Update the lines starting at the beginning of the items and ending at the line that contains "family: Lycidae" by replacing "phylum" with "division". Leave everything else unchanged.

→ Exercise material:

----

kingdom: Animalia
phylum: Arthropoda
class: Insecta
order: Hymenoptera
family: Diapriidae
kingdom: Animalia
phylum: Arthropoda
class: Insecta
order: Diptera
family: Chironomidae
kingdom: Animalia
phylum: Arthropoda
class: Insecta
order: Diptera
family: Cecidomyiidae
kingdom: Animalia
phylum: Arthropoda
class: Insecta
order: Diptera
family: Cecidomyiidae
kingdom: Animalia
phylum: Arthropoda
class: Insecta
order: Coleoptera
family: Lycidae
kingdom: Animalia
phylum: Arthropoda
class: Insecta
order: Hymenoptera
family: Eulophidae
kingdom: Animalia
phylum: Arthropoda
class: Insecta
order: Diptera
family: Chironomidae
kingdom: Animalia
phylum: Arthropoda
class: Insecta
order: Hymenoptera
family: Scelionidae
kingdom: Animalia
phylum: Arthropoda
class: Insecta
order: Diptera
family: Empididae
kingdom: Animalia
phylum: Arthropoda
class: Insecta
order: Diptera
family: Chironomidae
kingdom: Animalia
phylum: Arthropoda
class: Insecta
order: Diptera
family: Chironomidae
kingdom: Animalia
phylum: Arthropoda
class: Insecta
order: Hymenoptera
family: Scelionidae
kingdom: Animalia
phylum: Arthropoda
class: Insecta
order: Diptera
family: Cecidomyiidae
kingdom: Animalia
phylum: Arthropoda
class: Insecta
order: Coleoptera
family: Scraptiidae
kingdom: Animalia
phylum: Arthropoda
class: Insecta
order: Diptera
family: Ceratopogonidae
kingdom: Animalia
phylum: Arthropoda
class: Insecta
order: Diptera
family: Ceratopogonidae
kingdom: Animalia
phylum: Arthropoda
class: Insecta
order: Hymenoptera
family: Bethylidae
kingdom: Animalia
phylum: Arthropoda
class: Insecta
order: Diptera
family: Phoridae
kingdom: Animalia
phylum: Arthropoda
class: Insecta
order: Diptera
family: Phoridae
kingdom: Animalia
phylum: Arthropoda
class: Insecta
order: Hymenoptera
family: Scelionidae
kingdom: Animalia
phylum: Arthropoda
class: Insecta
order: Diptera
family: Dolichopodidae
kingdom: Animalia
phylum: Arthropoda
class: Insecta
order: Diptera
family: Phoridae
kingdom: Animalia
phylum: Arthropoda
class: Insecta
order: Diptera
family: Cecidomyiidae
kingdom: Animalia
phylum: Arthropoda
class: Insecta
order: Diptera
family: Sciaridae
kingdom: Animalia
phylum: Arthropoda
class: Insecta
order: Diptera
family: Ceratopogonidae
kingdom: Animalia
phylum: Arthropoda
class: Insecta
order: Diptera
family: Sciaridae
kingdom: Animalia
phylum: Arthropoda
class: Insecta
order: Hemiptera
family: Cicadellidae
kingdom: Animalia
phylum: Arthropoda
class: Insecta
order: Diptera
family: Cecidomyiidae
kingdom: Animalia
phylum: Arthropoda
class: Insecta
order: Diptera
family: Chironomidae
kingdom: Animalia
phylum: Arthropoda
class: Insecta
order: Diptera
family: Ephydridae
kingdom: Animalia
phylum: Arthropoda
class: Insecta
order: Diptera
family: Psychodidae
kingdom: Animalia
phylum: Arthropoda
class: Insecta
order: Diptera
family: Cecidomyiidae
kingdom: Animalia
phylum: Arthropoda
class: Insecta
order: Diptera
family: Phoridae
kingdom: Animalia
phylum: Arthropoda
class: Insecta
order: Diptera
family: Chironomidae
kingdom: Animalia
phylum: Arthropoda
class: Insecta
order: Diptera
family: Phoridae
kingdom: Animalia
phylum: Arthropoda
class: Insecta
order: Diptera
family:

----

→ Full solution:
kingdom: Animalia
division: Arthropoda
class: Insecta
order: Hymenoptera
family: Diapriidae
kingdom: Animalia
division: Arthropoda
class: Insecta
order: Diptera
family: Chironomidae
kingdom: Animalia
division: Arthropoda
class: Insecta
order: Diptera
family: Cecidomyiidae
kingdom: Animalia
division: Arthropoda
class: Insecta
order: Diptera
family: Cecidomyiidae
kingdom: Animalia
division: Arthropoda
class: Insecta
order: Coleoptera
family: Lycidae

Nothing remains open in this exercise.